First of all, of course, it was necessary for Tom, Cliff and Nicky to discover the key islands which formed the Dipper. This was not easy, because the channels between the islets were, in many places, too shallow for even their light-draught boat to navigate.

They had no definite idea just where to locate the Dipper, except that the charts had shown it, and the white men had mentioned it as being about midway between the inner and the outer boundaries of the archipelago.

Many trials they made before they found a channel that ran far into the crowded outcroppings which showed above the shallow water.

Every time they would locate what seemed to be a straight and a deep waterway, it would shoal up at one end and they would have to make a detour, sometimes of several islands, to find water they could use.

“I declare!” said Nicky, “it makes me think of a day my New York cousins took me for an automobile ride on Long Island. They were repairing roads, and every fork or crossroad we came to, it seemed, they had a sign, ‘Detour!’”

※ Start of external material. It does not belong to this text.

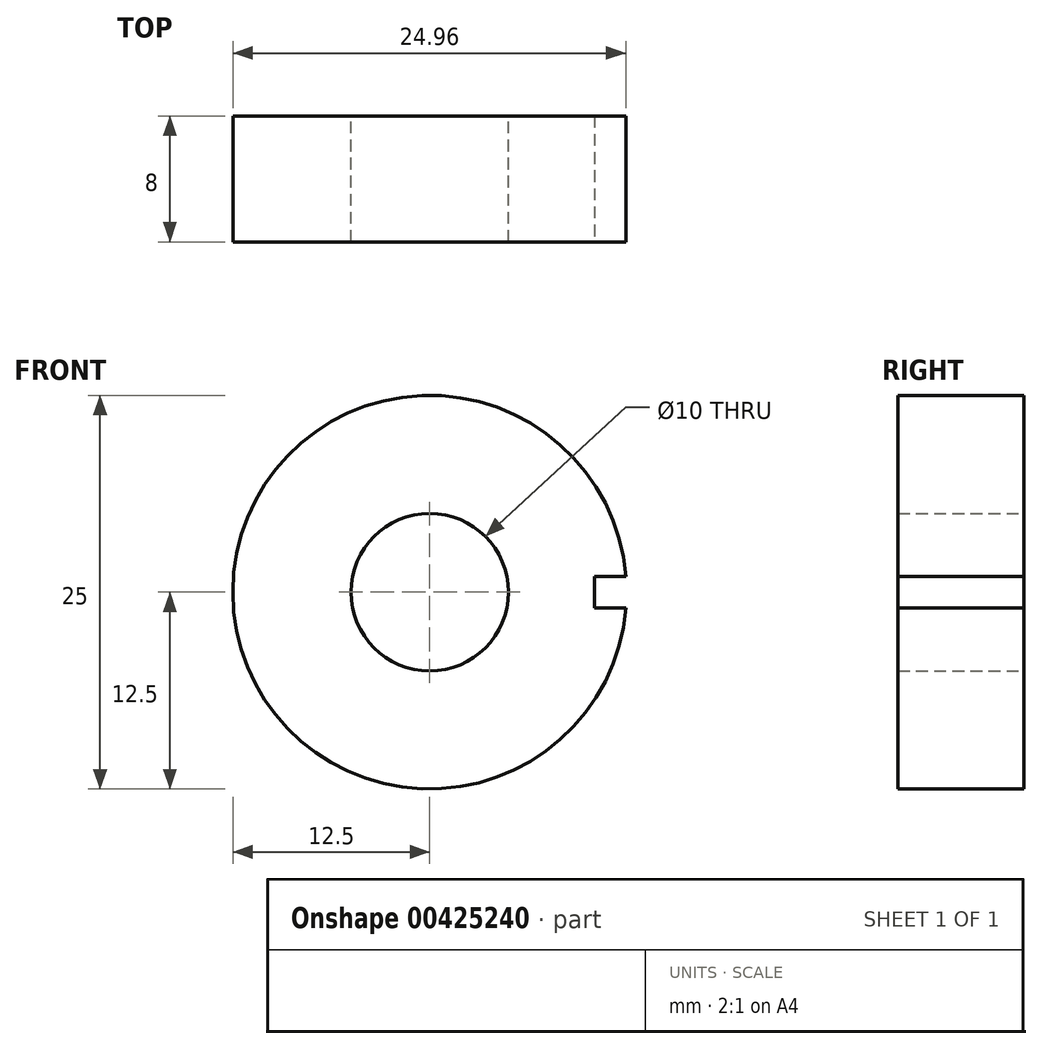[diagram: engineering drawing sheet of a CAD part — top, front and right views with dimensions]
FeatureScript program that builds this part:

“And now we ‘detour!’ again,” laughed Cliff, piloting from the bow, “to the left, this time, Tom—Nicky—easy!”

They turned into a new channel, and so, time after time, even retracing their course occasionally to get back to deeper water, they made slow progress.

No delay daunted them; no shoal “made their pluck run aground,” as Nicky explained it. To the continual detouring was added the handicap of the difficulty they had in recognizing what would look like the Dipper constellation from above. “If we had an airplane, now,” Tom argued, “we could spy it in a second.”

“Right, again—pull slowly,” Cliff cut in; and so the morning wore on and they began to feel as though they had rowed half way around most of the archipelago.

But the longest way ’round is said to be the shortest way through, and the chums found it so.